## Short problem
Print the part of the data that opens with the line containing "pose: elev=138.3 azim=354.8" and closes with the line containing "Dot at: (268, 205)", including both of those lines. Copy every line character for character.

## Records supplied
******************************

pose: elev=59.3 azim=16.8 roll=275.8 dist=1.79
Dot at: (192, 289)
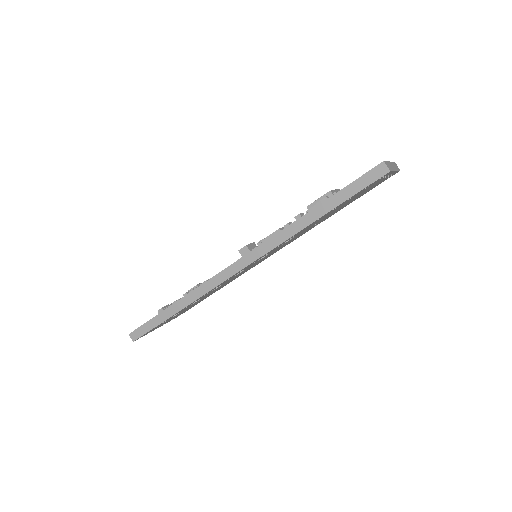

******************************

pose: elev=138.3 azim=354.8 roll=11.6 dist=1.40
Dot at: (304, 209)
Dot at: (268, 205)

******************************

## Exercise solution
pose: elev=138.3 azim=354.8 roll=11.6 dist=1.40
Dot at: (304, 209)
Dot at: (268, 205)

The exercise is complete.